From first look at the data we can see all 8 echidnas have ants in their diet, but they also have a variety of plants and fungi too with no two echidnas having the same diet. Shotgun sequencing is very expensive, which is why only 8 samples could be analysed using this technique, however, the remaining 300 scats that have been sent in are undergoing a more targeted genetic technique to investigate the insect and bacteria communities found in them.

Tahlia has spent over 300 hours in the past 2 months extracting the DNA from these samples, so we’ll see the next lot of genetic results very soon!

Meet the new EchidnaCSI team members

Ella is currently undertaking her honours at the University of Adelaide within Ecology and Environmental Science. She is investigating the differences between the microbiomes of captive echidnas, specifically analysing the scats of captive echidnas from Taronga, Perth and Adelaide Zoo. Hopefully an insight into their gut bacteria can lead to better captive management strategies across zoos worldwide. 
Imma is undertaking her honours in science communication. She designed a campaign across our social media platforms to address key motivations of citizen science volunteers. This will help establish whether a social media campaign addressing participants’ motivations should be invested in on a long-term basis, and for which kinds of posts resources should be dedicated in the future.
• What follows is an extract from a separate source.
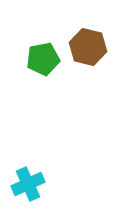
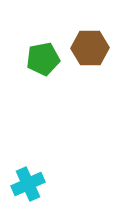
brown hexagon: moved 2 px right, 1 px down; rotated 15 degrees counterclockwise
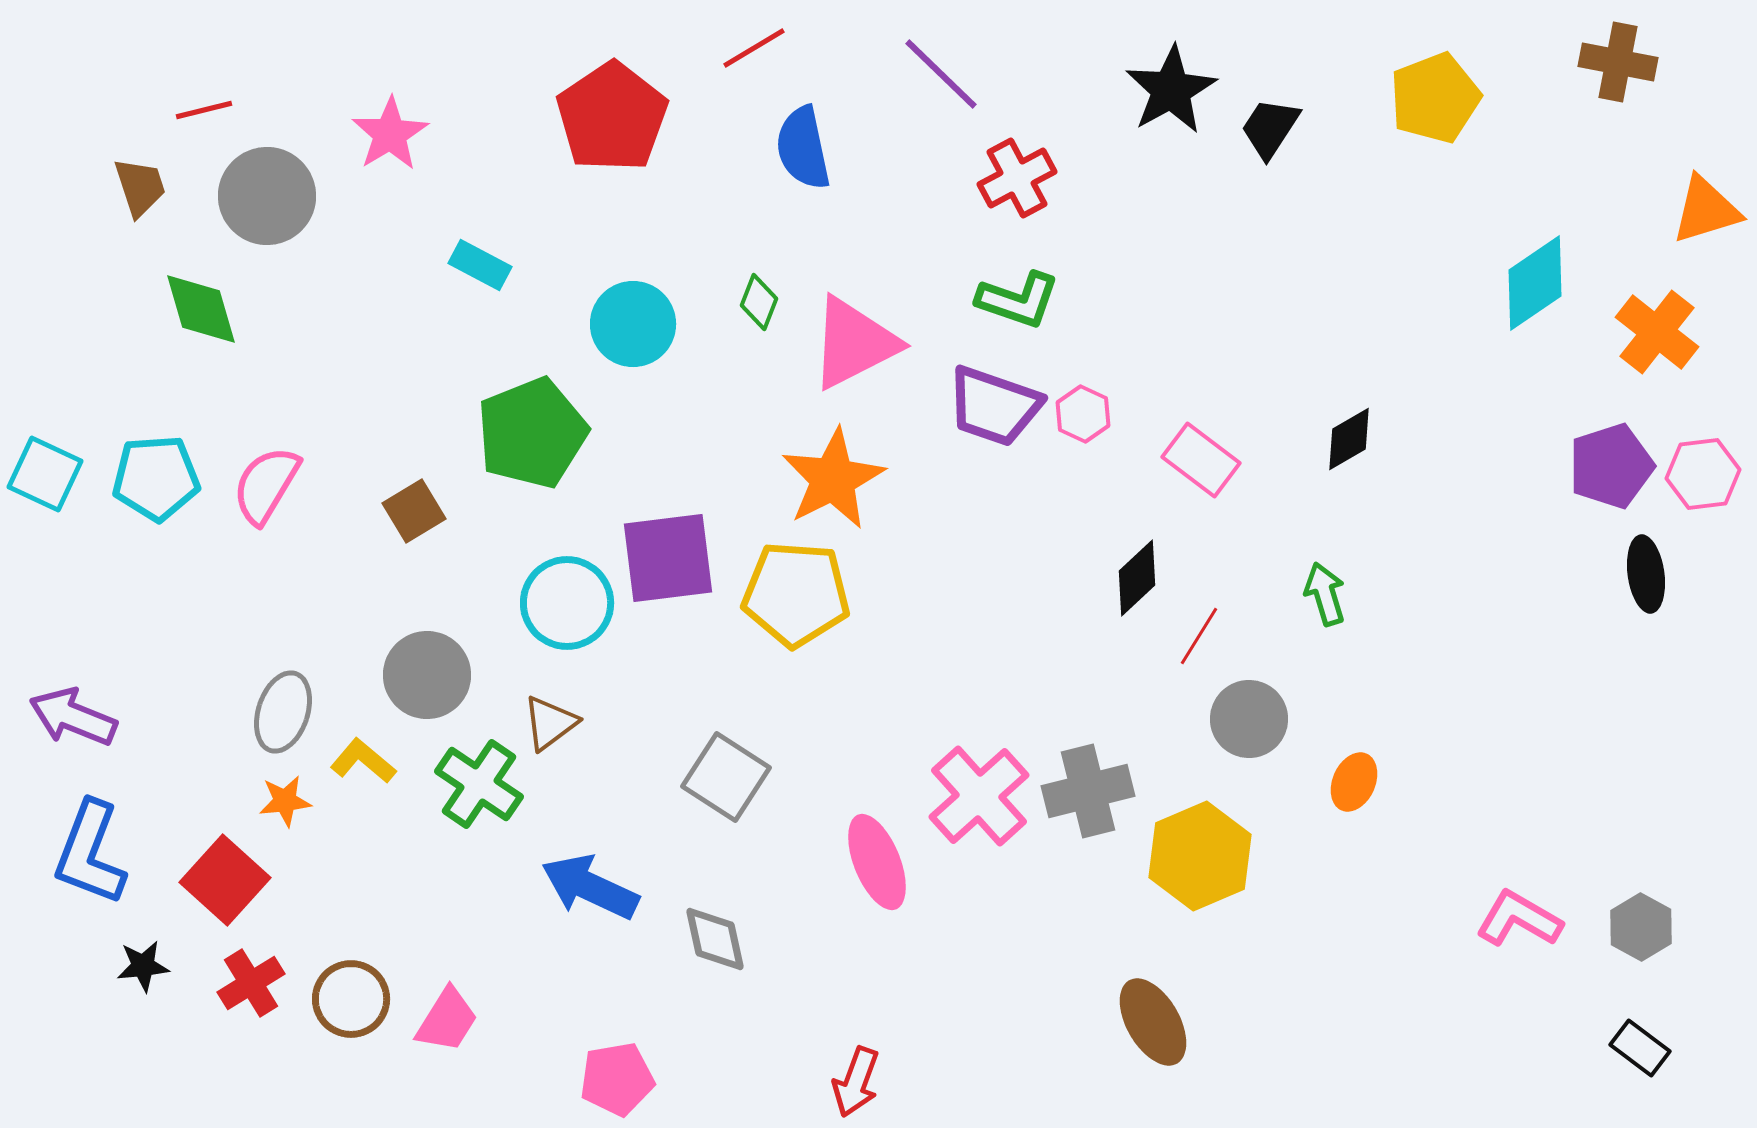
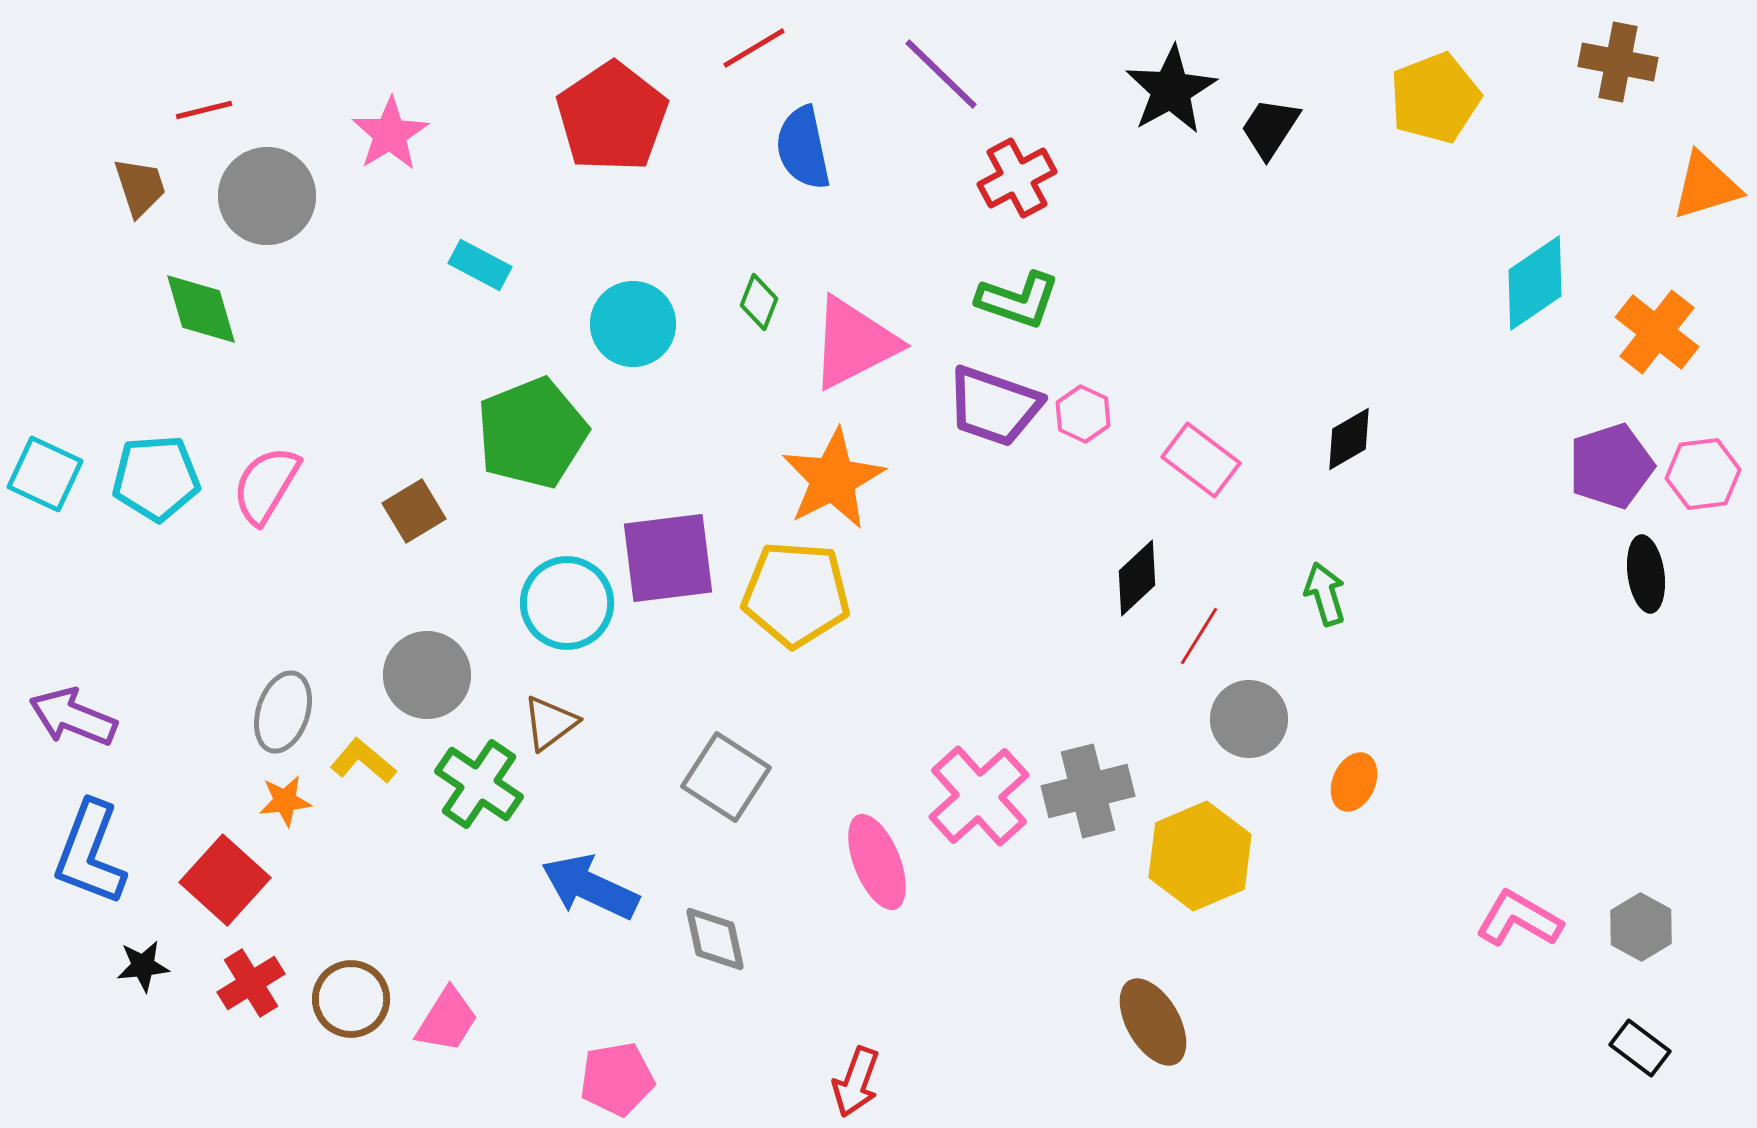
orange triangle at (1706, 210): moved 24 px up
Her project will inform EchidnaCSI's social media strategy going forward, and could be used by other small citizen science projects for their own social media presence.

6000 Submissions!

We are thrilled to announce that we have reached over 6000 submissions. We want to thank everyone who has submitted data to EchidnaCSI - we wouldn't be here without your dedication! 

The photo above is the lucky 6000th sighting. It was submitted by a user in Temora, NSW. It shows how well echidnas camouflage into their environment - you can see it hiding in the midground of the snap. 

Keep them coming!

As the weather becomes warmer echidnas will begin to hide in the cool depths of their burrows. Until then, keep an eye out and let's continue this spree of submissions! At this time of year you may even be lucky enough to spot a puggle.